Donald Trump wants to unchain the financial sector to flood lending into the economy. Will it boost growth? Or will it boost inflation?
The Wall Street Journal recently summed up Trump’s plans to eliminate overlap, duplication, and regulations that shut out competitors and reduce lending. Specific things he wants to get rid of include the Consumer Financial Protection Bureau, which tech pioneer Marc Andreessen characterized as “terrorizing financial institutions” with nuisance attacks.
Elon Musk also wants to get rid of CFPB, not least because it hampers the entry of his social media platform, X, into payments. The CFPB has been a lightning rod ever since Sen. Elizabeth Warren, D-Mass., created it, both for its lefty jihads and because it’s structured to be independent of oversight—meaning independent of voters.
Beyond the Consumer Financial Protection Bureau, Trump has floated combining or restructuring the main bank regulators: the Federal Deposit Insurance Corporation, the Office of the Comptroller of the Currency, and of course the Fed.
Now, in most of finance, deregulation is great because it promotes new competition, so customers aren’t held hostage by megabanks and oligopolies such as Visa and Mastercard.
But there’s two big caveats, both to do with banks: moral hazard and inflation. Moral hazard is when you tell a gambler he can keep his winnings, but you’ll cover his losses. That is our current banking system.
Why? Because banks have lobbied themselves permanent, on-demand bailouts. They’re covered by taxpayers—the 2008 bailouts. Covered by dollar-holders—the Fed printing sweetheart loans as part of its so-called Lender of Last Resort.
And they’re covered by depositors, where the FDIC uses them as human shields for banks. Gimme the bailout or Grandma gets it.
That means if you completely deregulate banks, all those bailouts push them to maximum risk—thanks to the ironclad rule in finance that more risk equals more return.
Now, in an ideal world, there are no bailouts, so banks have to convince customers they’re safe by being safe. But you go to war with the financial system you have.
The FDIC, in particular, is a problem. In theory, it sounds great—if a bank goes under, depositors are covered. The problem is not only the moral hazard, but since Treasury Secretary Janet Yellen implicitly expanded the FDIC in the 2023 bank crashes, it’s now got roughly 0.5% coverage—a hundred billion dollars in the FDIC kitty covering over $20 trillion of deposits.

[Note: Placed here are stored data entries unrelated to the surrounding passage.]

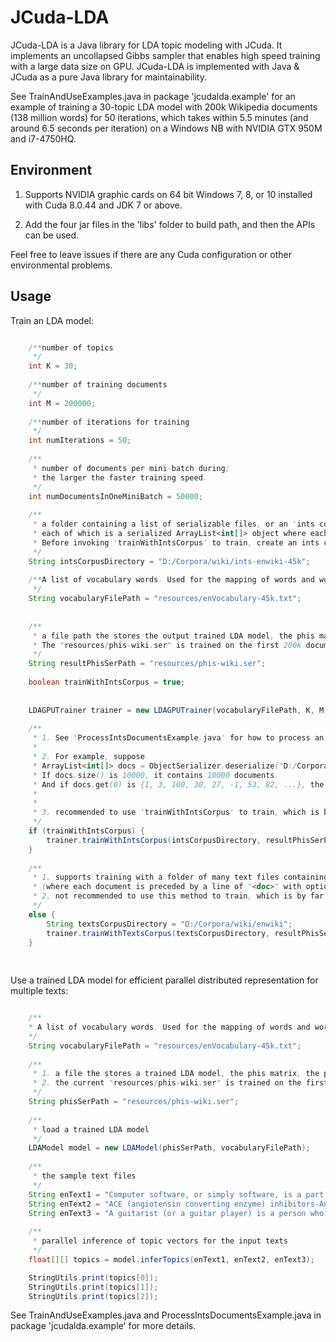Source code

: # JCuda-LDA

JCuda-LDA is a Java library for LDA topic modeling with JCuda. It implements an uncollapsed Gibbs sampler that enables high speed training with a large data size on GPU. JCuda-LDA is implemented with Java & JCuda as a pure Java library for maintainability. 

See TrainAndUseExamples.java in package 'jcudalda.example' for an example of training a 30-topic LDA model with 200k Wikipedia documents (138 million words) for 50 iterations, which takes within 5.5 minutes (and around 6.5 seconds per iteration) on a Windows NB with NVIDIA GTX 950M and i7-4750HQ.


## Environment 

1. Supports NVIDIA graphic cards on 64 bit Windows 7, 8, or 10 installed with Cuda 8.0.44 and JDK 7 or above.

2. Add the four jar files in the 'libs' folder to build path, and then the APIs can be used.   

Feel free to leave issues if there are any Cuda configuration or other environmental problems.


## Usage


Train an LDA model: 

```java

	/**number of topics
	 */
	int K = 30;					
	
	/**number of training documents
	 */
	int M = 200000;				
	
	/**number of iterations for training
	 */
	int numIterations = 50;		
	
	/**
	 * number of documents per mini-batch during;
	 * the larger the faster training speed.
	 */
	int numDocumentsInOneMiniBatch = 50000;
	
	/**
	 * a folder containing a list of serializable files, or an 'ints corpus',  
	 * each of which is a serialized ArrayList<int[]> object where each int[] contains word indices of a document.
	 * Before invoking 'trainWithIntsCorpus' to train, create an ints corpus in 'intsCorpusDirectory' first. 
	 */
	String intsCorpusDirectory = "D:/Corpora/wiki/ints-enwiki-45k"; 
	
	/**A list of vocabulary words. Used for the mapping of words and word indices for the created ints corpus.
	 */
	String vocabularyFilePath = "resources/enVocabulary-45k.txt";
	
	
	/**
	 * a file path the stores the output trained LDA model, the phis matrix, 
	 * The "resources/phis-wiki.ser" is trained on the first 200k documents of 'enwiki-20160601-pages-articles.xml.bz2' wikipedia documents.
	 */
	String resultPhisSerPath = "resources/phis-wiki.ser";
	
	boolean trainWithIntsCorpus = true;
	
	
	LDAGPUTrainer trainer = new LDAGPUTrainer(vocabularyFilePath, K, M);
	
	/**
	 * 1. See 'ProcessIntsDocumentsExample.java' for how to process an ints corpus and saved to 'intsCorpusDirectory'
	 * 
	 * 2. For example, suppose
	 * ArrayList<int[]> docs = ObjectSerializer.deserialize("D:/Corpora/wiki/ints-enwiki-45k/1.ser");
	 * If docs.size() is 10000, it contains 10000 documents.
	 * And if docs.get(0) is {1, 3, 100, 30, 27, -1, 53, 82, ...}, the document contains these word indices.
	 * 
	 * 
	 * 3. recommended to use 'trainWithIntsCorpus' to train, which is by far faster than 'trainWithTextsCorpus'
	 */ 
	if (trainWithIntsCorpus) {
		trainer.trainWithIntsCorpus(intsCorpusDirectory, resultPhisSerPath, numIterations, numDocumentsInOneMiniBatch);
	}
	
	/**
	 * 1. supports training with a folder of many text files containing documents with format like 'example-docs.txt'
	 * (where each document is preceded by a line of "<doc>" with optional attributes and succeeded by a line of "</doc>")
	 * 2. not recommended to use this method to train, which is by far slower than 'trainWithIntsCorpus'
	 */
	else {
		String textsCorpusDirectory = "D:/Corpora/wiki/enwiki";
		trainer.trainWithTextsCorpus(textsCorpusDirectory, resultPhisSerPath, numIterations, numDocumentsInOneMiniBatch);
	}
		
		
``` 


Use a trained LDA model for efficient parallel distributed representation for multiple texts:


```java

	/**
	* A list of vocabulary words. Used for the mapping of words and word indices 
	*/
	String vocabularyFilePath = "resources/enVocabulary-45k.txt";
	
	/**
	 * 1. a file the stores a trained LDA model, the phis matrix, the probabilities of words given topics 
	 * 2. the current "resources/phis-wiki.ser" is trained on the first 200k documents of 'enwiki-20160601-pages-articles.xml.bz2' wikipedia documents.
	 */
	String phisSerPath = "resources/phis-wiki.ser";
	
	/**
	 * load a trained LDA model
	 */
	LDAModel model = new LDAModel(phisSerPath, vocabularyFilePath);
	
	/**
	 * the sample text files
	 */
	String enText1 = "Computer software, or simply software, is a part of a computer system that consists of data or computer instructions, in contrast to the physical hardware from which the system is built. In computer science and software engineering, computer software is all information processed by computer systems, programs and data. Computer software includes computer programs, libraries and related non-executable data, such as online documentation or digital media. Computer hardware and software require each other and neither can be realistically used on its own.";
	String enText2 = "ACE (angiotensin converting enzyme) inhibitors-Angiotensin converting enzyme inhibitors are used to treat high blood pressure. They cause the blood vessels to relax and become larger and, as a result, blood pressure is lowered. When blood pressure is reduced, the heart has an easier time pumping blood. This is especially beneficial when the heart is failing. ACE inhibitors also cause the process of hypertensive- and diabetes-related kidney diseases to slow down and prevent early deaths associated with high blood pressure. ACE inhibitors cannot be taken during pregnancy since they may cause birth defects. Generic ACE inhibitors are available.";
	String enText3 = "A guitarist (or a guitar player) is a person who plays the guitar. Guitarists may play a variety of guitar family instruments such as classical guitars, acoustic guitars, electric guitars, and bass guitars. Some guitarists accompany themselves on the guitar by singing or playing the harmonica.";
	
	/**
	 * parallel inference of topic vectors for the input texts
	 */
	float[][] topics = model.inferTopics(enText1, enText2, enText3);

	StringUtils.print(topics[0]);
	StringUtils.print(topics[1]);
	StringUtils.print(topics[2]);


```



See TrainAndUseExamples.java and ProcessIntsDocumentsExample.java in package 'jcudalda.example' for more details.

Where does the other 99.5% come from? It comes from your bank account. In a so-called special assessment. You wake up one morning and your account is docked to cover some Wildcat bank in Texas.
The other issue with full-on bank deregulation is inflation. Only about one-quarter of inflation is created by the Fed—the other three-fourths comes from banks pyramiding on Fed money. That’s known as fractional reserve banking.
So, if deregulation means more bank lending, it’s fantastic for the economy—you get more pyramiding. But it also means Congress and the Fed have to cut spending much more. The reason is federal spending competes with private spending.
So, if bank lending is going gangbusters, Congress has to slash spending, to stop competing with the private sector and allow the Fed to sell off its $7 trillion balance sheet to soak up dollars without unsettling treasury markets.
So, what’s next?
Regulation and bailouts turned American finance into an inflationary Ponzi. Deregulation could actually make it worse unless Congress radically slashes spending and reins in layer after layer of bailouts baked into our system.